Fair Labor Standards Act: When an Intern Qualifies as an Employee

Does an Intern Fall Under the Protection of the Fair Labor Standards Act?

The United States Second Circuit Court of Appeals is currently reviewing a pair of cases that address whether interns meet the definition of an employee under the Federal Fair Labor Standards Act (FLSA) that gives minimum wage protections to workers. The outcome of these appellate decisions may have substantial implications for businesses that utilize unpaid internships.

United States District Courts have disagreed regarding whether interns were employees under the FLSA.  In Xuedan Wang v. Hearst Corp., 2013 WL 1903787 (S.D.N.Y. May 8, 2013) motion to certify appeal granted, 2013 WL 3326650 (S.D.N.Y. June 27, 2013), the court concluded that interns were not defined as employees for the purposes of pursuing a class action. In contrast, the same District Court determined that movie production interns at Fox performed work similar to employees, such that they were analogous to employees for purposes of minimum wage protections under the FLSA.  Glatt v. Fox Searchlight Pictures Inc., 2013 WL 2495140 (S.D.N.Y. June 11, 2013) on reconsideration in part, 2013 WL 4834428 (S.D.N.Y. Aug. 26, 2013), motion to certify appeal granted, 2013 WL 5405696 (S.D.N.Y. Sept. 17, 2013).

Guidance from the Department of Labor

The primary guidance from the Department of Labor on this dispute was “Fact Sheet #71: Internship Programs Under The Fair Labor Standards Act.” The fact sheet set forth six factors that must be met to qualify as an intern, not an employee. The criteria are as follows:

  1. The internship, even though it includes actual operations of the facilities of the employer, is similar to training which would be given in an educational environment;
  2. The internship experience is for the benefit of the intern;
  3. The intern does not displace regular employees, but works under close supervision of existing staff;
  4. The employer that provides the training derives no immediate advantage from the activities of the intern, and on occasion its operations may actually be impeded;
  5. The intern is not necessarily entitled to a job at the conclusion of the internship; and
  6. The employer and the intern understand that the intern is not entitled to wages for the time spent in the internship.

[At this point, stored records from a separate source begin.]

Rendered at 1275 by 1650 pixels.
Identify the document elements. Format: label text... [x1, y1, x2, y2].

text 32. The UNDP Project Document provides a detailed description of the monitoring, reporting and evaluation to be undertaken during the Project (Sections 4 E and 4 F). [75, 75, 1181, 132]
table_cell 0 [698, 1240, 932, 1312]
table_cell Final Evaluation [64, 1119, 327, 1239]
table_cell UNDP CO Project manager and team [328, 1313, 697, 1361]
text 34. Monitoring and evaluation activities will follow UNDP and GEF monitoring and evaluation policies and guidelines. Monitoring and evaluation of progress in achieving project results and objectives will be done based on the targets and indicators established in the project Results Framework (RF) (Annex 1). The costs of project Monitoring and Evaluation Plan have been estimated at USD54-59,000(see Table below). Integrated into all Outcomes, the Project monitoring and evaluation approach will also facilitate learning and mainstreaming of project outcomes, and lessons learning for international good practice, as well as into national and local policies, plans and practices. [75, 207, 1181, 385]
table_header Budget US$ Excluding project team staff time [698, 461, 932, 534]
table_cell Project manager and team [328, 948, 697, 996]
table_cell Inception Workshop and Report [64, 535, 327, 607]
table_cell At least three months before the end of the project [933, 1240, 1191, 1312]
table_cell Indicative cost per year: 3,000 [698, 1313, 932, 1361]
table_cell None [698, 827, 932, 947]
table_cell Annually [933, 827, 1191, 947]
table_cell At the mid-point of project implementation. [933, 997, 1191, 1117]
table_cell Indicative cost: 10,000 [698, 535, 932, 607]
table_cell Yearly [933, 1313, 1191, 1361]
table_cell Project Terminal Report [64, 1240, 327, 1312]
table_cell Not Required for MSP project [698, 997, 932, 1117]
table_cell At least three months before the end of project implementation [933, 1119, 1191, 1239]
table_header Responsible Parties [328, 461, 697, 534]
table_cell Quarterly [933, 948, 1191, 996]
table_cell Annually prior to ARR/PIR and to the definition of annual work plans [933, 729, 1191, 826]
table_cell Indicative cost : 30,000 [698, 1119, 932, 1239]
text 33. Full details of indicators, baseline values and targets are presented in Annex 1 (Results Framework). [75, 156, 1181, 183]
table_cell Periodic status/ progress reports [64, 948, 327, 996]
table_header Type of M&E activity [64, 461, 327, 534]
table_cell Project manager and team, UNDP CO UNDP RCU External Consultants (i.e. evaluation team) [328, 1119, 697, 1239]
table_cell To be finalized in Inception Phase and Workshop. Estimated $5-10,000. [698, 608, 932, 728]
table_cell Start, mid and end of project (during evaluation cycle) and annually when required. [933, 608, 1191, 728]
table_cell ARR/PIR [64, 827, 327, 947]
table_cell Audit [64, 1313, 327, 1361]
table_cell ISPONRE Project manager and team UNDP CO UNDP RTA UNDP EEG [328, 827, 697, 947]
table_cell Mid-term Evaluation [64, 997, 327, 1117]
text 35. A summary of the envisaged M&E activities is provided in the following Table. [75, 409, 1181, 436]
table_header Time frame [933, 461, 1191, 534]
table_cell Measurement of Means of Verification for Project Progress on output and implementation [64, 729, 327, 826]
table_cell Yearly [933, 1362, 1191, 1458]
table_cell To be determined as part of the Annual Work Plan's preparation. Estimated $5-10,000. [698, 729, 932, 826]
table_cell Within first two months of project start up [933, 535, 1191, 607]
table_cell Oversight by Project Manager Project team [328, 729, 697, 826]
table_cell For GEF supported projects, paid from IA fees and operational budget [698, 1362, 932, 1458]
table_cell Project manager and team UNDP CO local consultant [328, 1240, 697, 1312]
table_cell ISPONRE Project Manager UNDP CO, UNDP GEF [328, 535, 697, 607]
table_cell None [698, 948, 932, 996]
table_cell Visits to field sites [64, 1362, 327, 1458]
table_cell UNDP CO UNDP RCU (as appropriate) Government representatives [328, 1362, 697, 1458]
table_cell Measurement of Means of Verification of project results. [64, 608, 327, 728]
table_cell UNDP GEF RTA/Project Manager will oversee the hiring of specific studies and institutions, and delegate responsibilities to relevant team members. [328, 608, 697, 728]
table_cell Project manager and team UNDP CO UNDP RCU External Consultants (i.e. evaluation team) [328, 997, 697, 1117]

The United States District Courts applied these factors in two distinct ways. In the Wang v. Hearst Corp. decision, the District Court applied a “balancing of the benefits” framework; whereas, in the Glatt v. Fox Searchlight Pictures case, the Judge considered the totality of the circumstances as it applied the factors set forth by the Department of Labor. The resolution of the split decision of the United States District Courts by the United States Second Circuit Court of Appeals will provide important guidance to business owners regarding their policies for hiring interns. Ultimately, the critical point for businesses is to review their intern policies to comply with the factors set forth by the Department of Labor.

Allen & Gooch is providing this legal update for informational purposes only. This article should not be construed as legal advice or a legal opinion as to any specific facts or circumstances. You should consult your own attorney concerning your particular situation and any specific legal questions you may have.